Da quando è iniziata la pandemia – e sono più di 20 mesi – i dati pubblici di cui possiamo disporre sono quelli di allora. Come non è stato fatto nulla sul fronte «strutturale». Oggi, come venti mesi fa, il problema sono ancora le terapie intensive che si riempiono, i tamponi per gli studenti per non far «andare in dad» intere classi, il personale che manca, la sanità territoriale. Poco o niente è stato fatto per potenziare il sistema sanitario nel suo insieme. In barba al «nulla sarà più come prima» e al «nessuno sarà lasciato indietro».

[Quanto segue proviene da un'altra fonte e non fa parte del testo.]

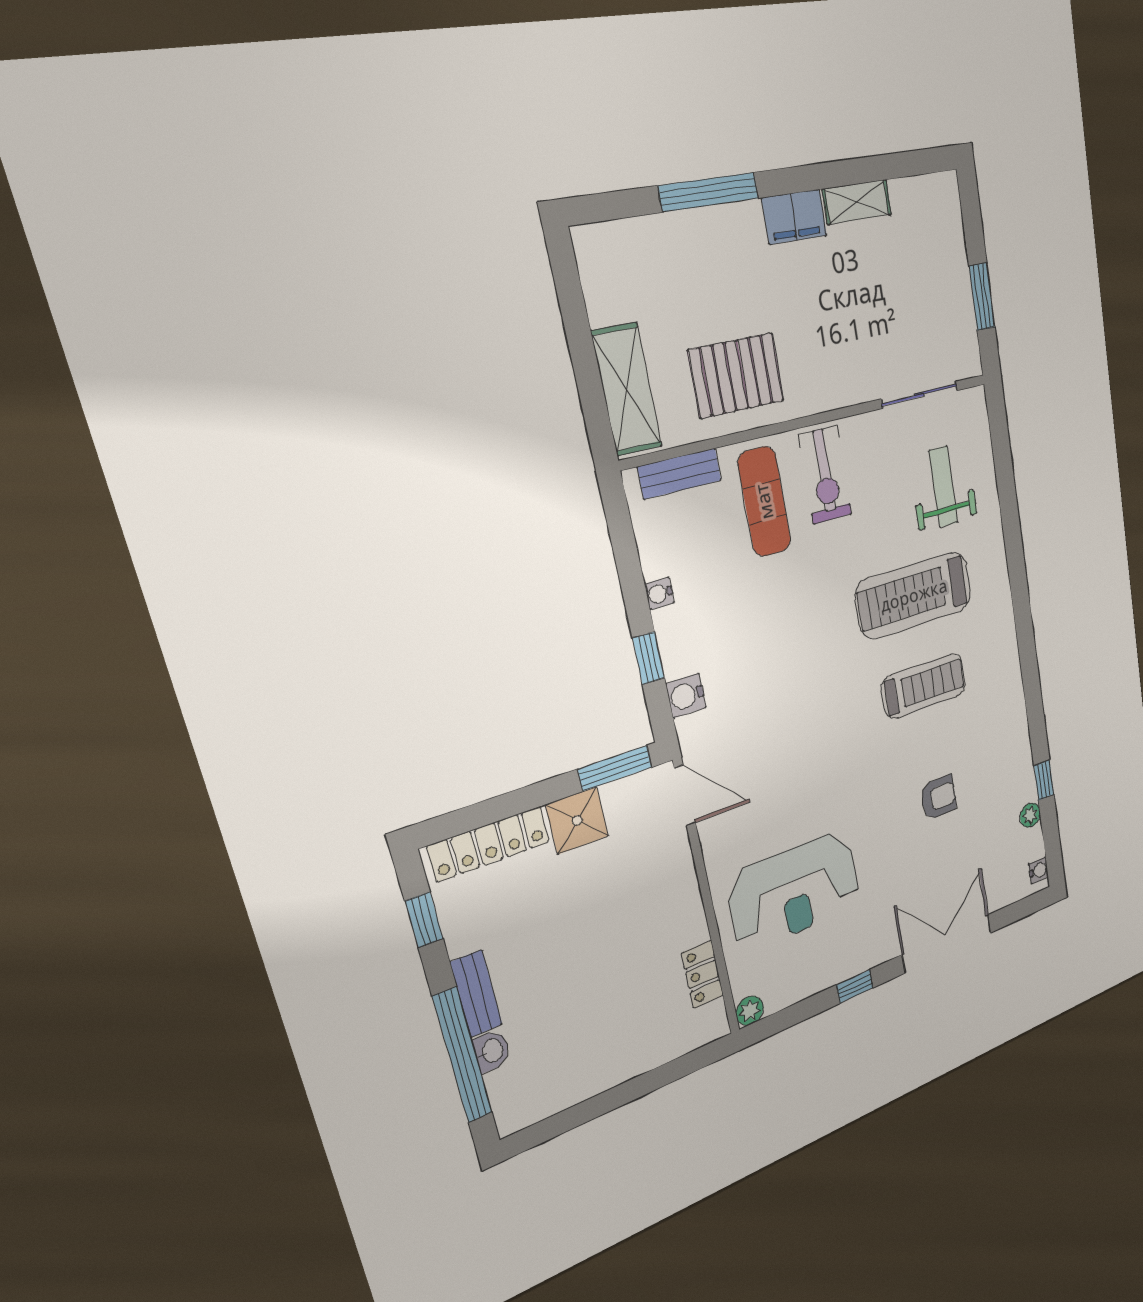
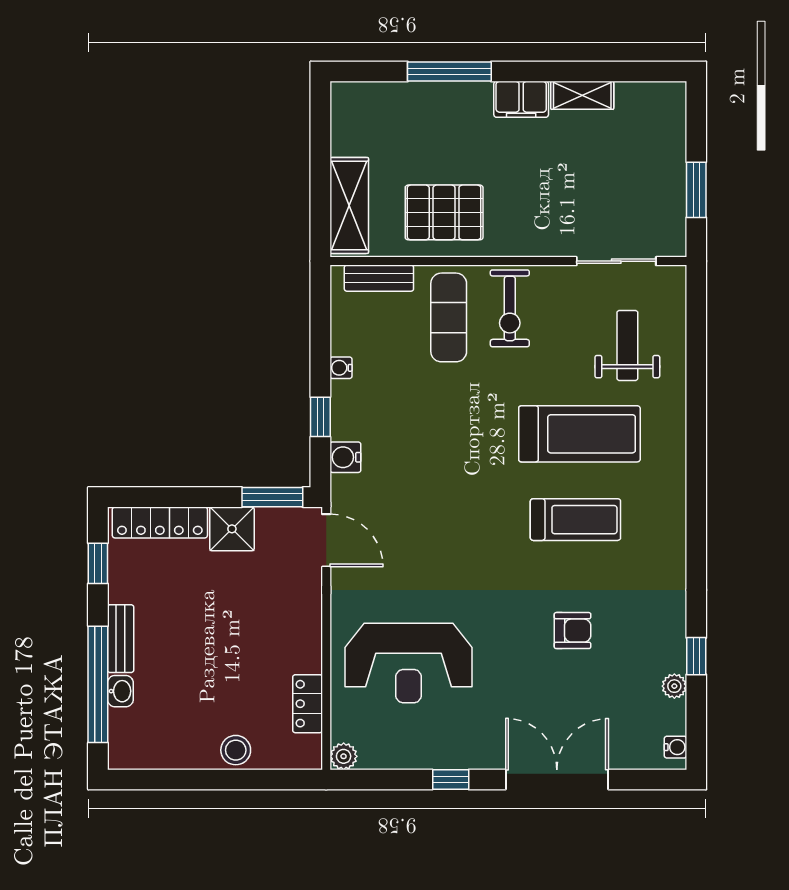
treadmill: (914, 595) -> (579, 434), turned 180
stool: (638, 1055) -> (236, 750), added

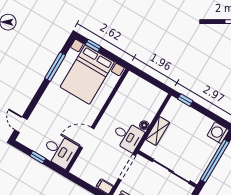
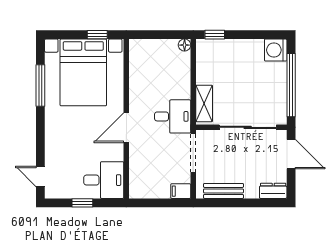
window: (93, 46) -> (97, 35), moved
floor lamp: (144, 125) -> (185, 45), moved
shelving: (158, 131) -> (204, 103), moved
door: (87, 138) -> (126, 128), moved

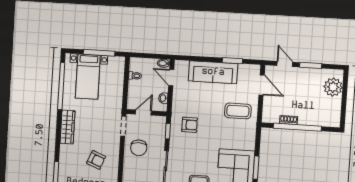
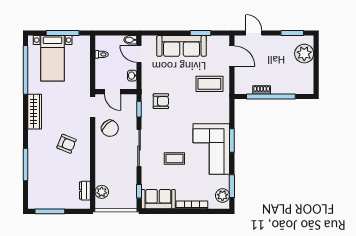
window: (311, 65) -> (292, 33), moved
door: (143, 113) -> (113, 92), swing flipped
chair: (139, 148) -> (110, 128), turned -43

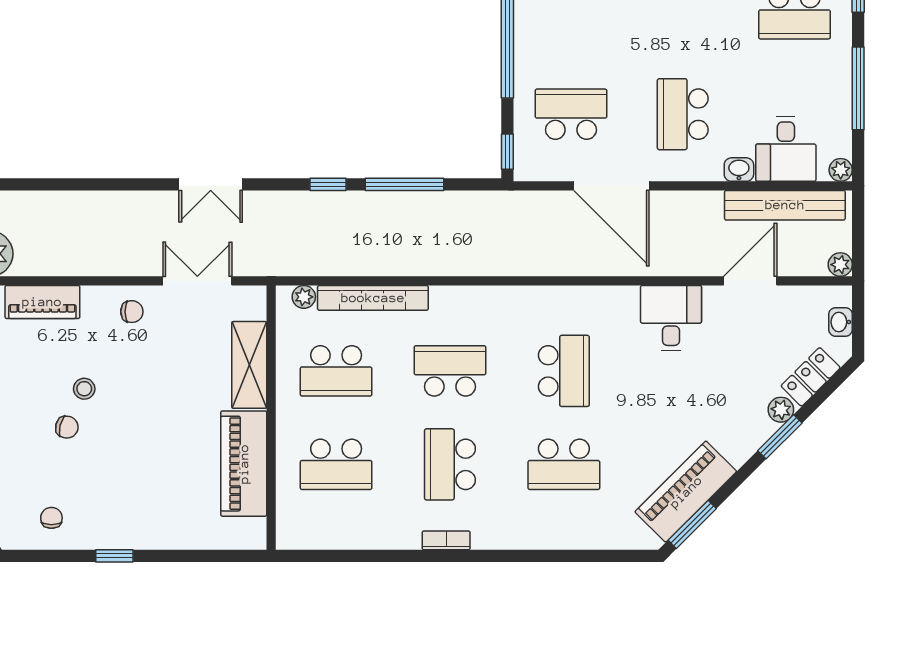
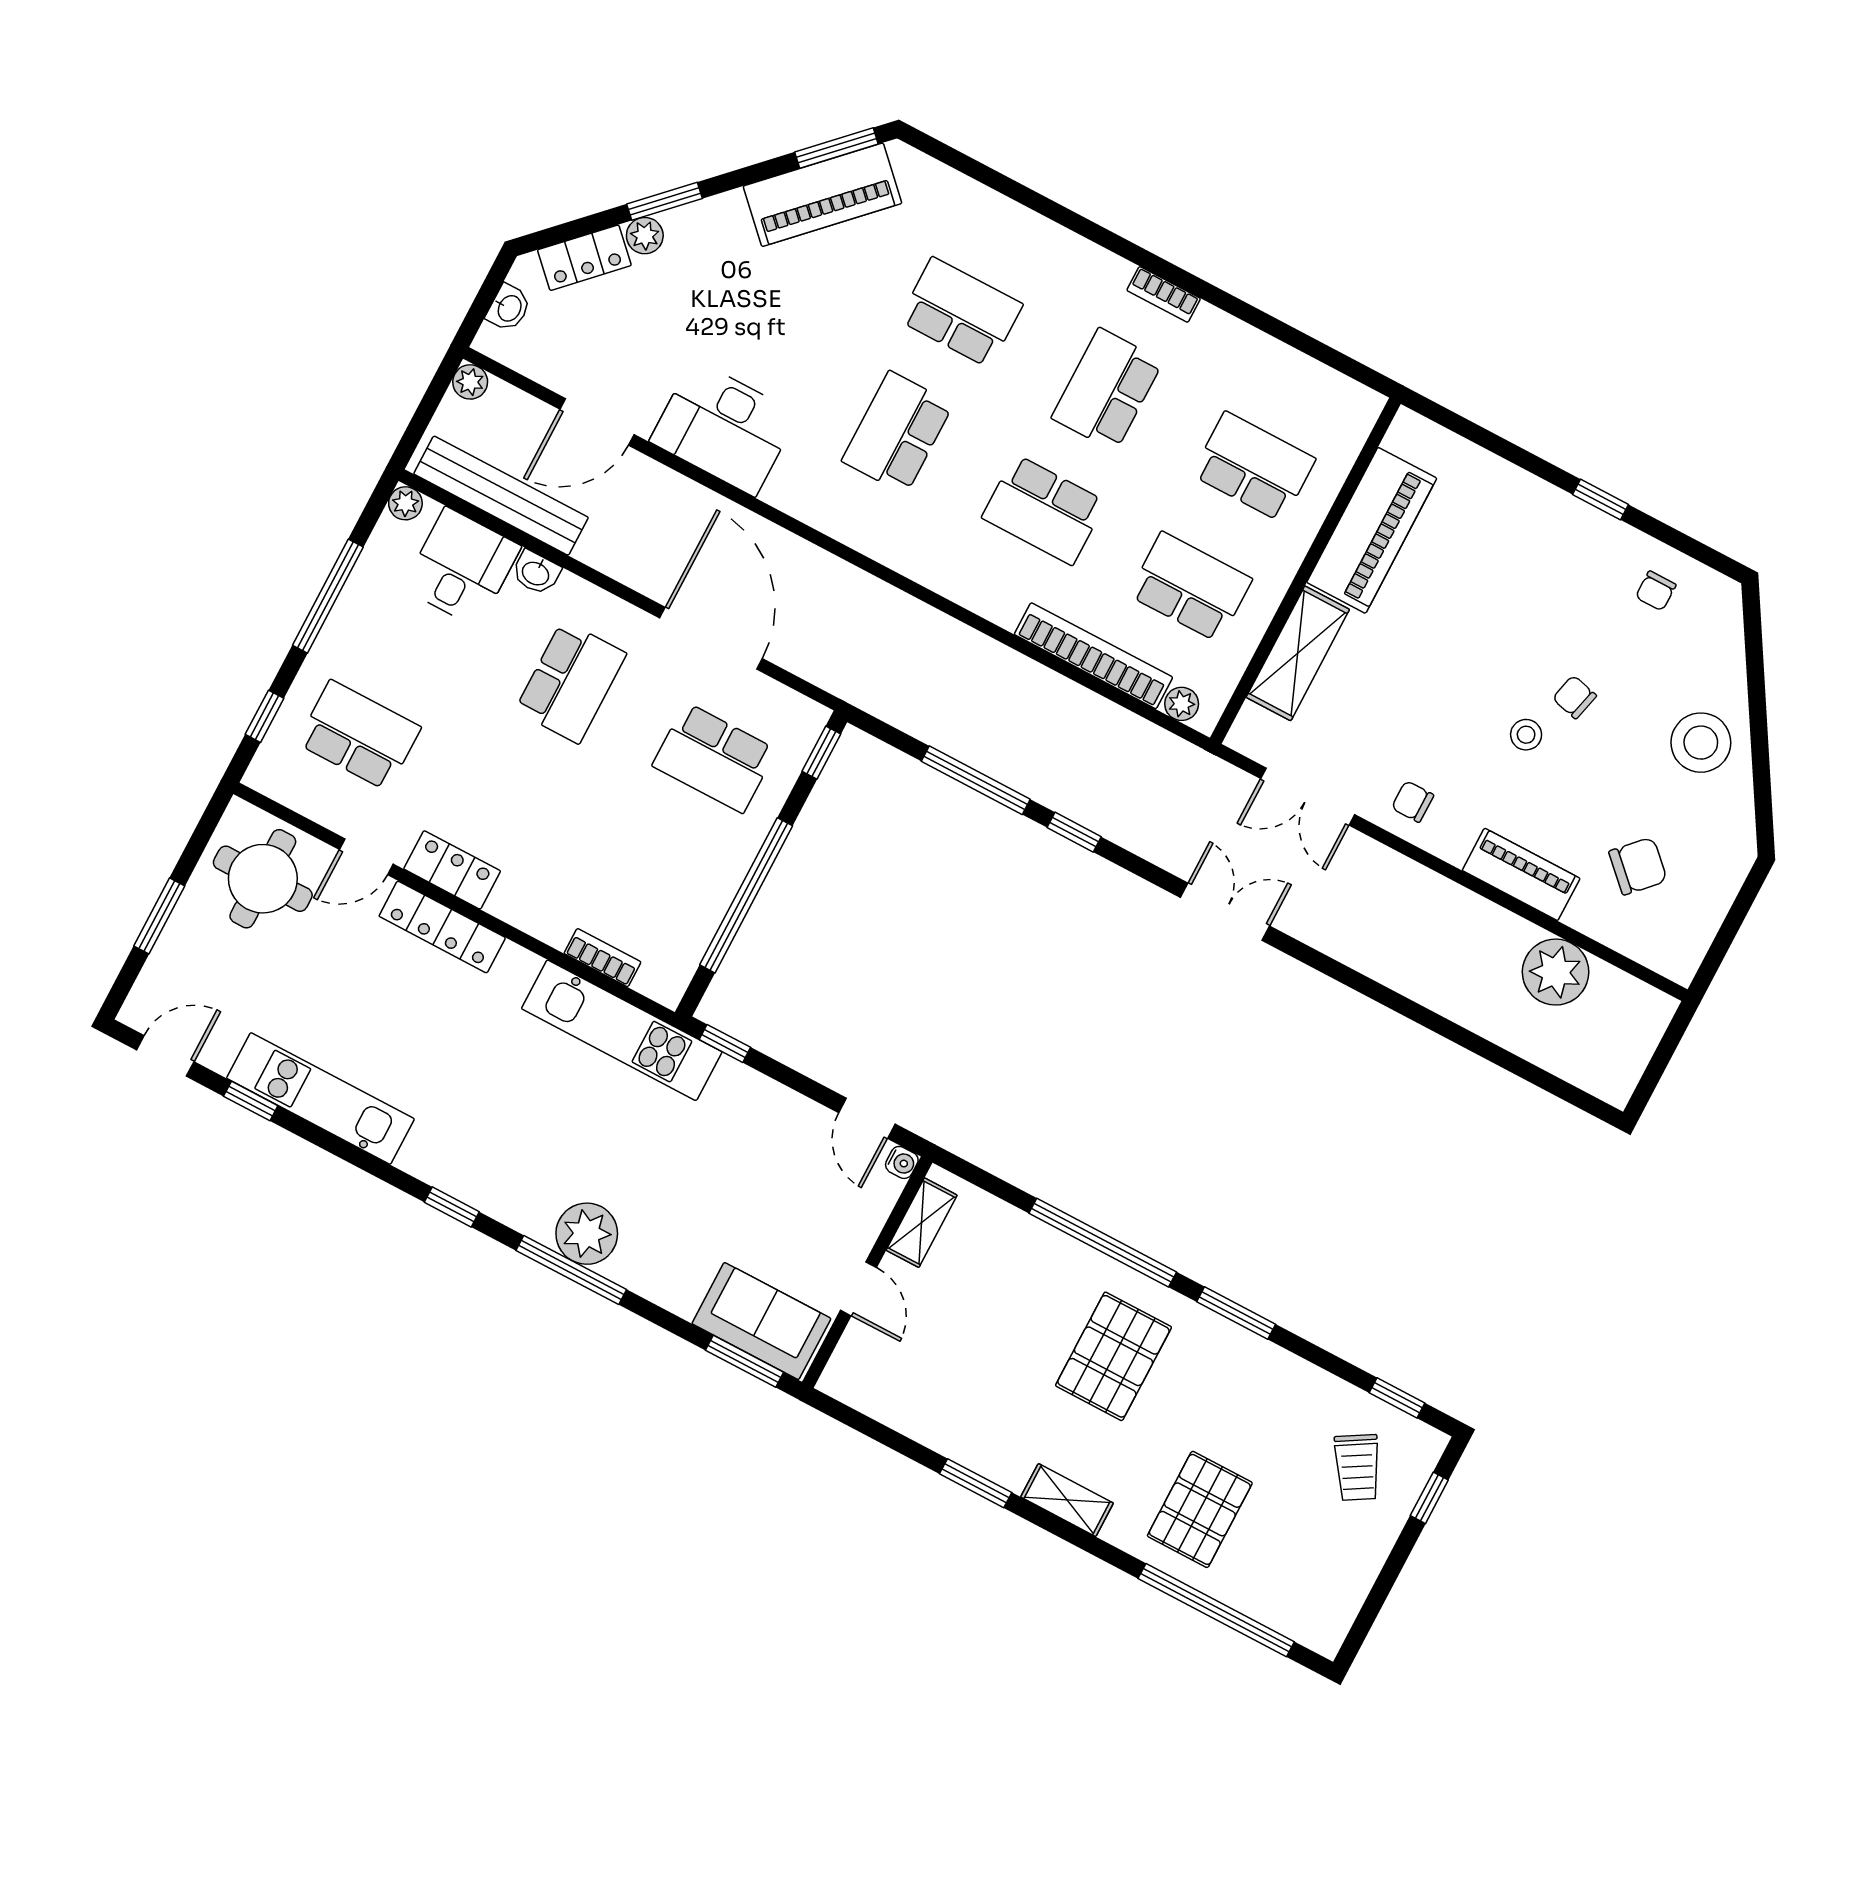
desk: (671, 318) -> (724, 428), width x1.37
school desk: (450, 464) -> (1107, 390), turned 180

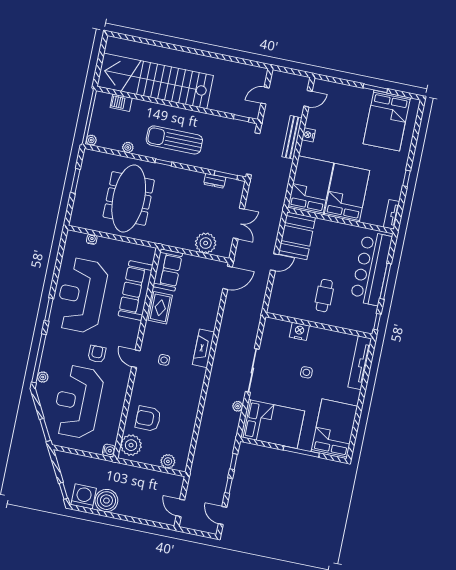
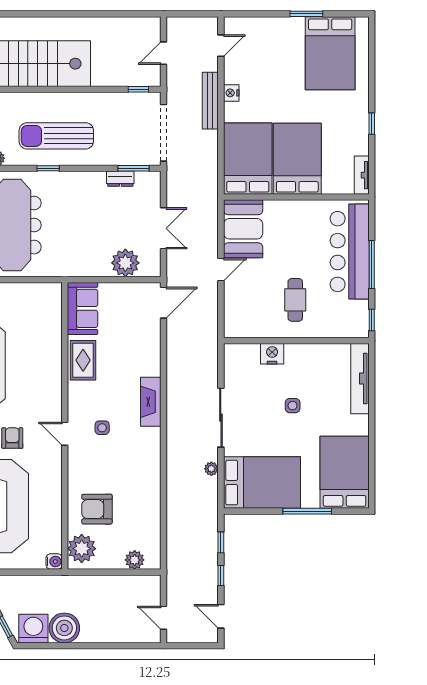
sofa: (136, 290) -> (46, 344), removed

Come fosse il toccasana, si insiste sul «green pass», rendendolo ora «super», più restrittivo, accarezzando l’idea dell’obbligo vaccinale (mica un vaccino una tantum, però, ma ripetuto nel tempo!). La sensazione è che, introducendo il pass, il governo abbia scelto solo la strada più «facile». Invece di investire sulla prevenzione per limitare davvero il contagio con un uso dei tamponi gratuito e generalizzato, ha scelto un’altra strada (e che importa se divisiva). Che ha portato solo a un lieve aumento delle nuove vaccinazioni (e, al contrario, ora produce i suoi danni, con migliaia di vaccinati contagiosi che circolano liberamente, ritenendosi immuni). Che è anche una strada obbligata, non avendo fatto nulla per cambiare le condizioni di base. Perché l’obiettivo, in fondo, era di uscire dalla pandemia senza misure straordinarie per la sanità, senza cambiare impostazione. Che il governo sta perseguendo, contando su una «emergenza» che non ha fine, ben lieto di potersi così tenere lo sfuggente Paese in pugno.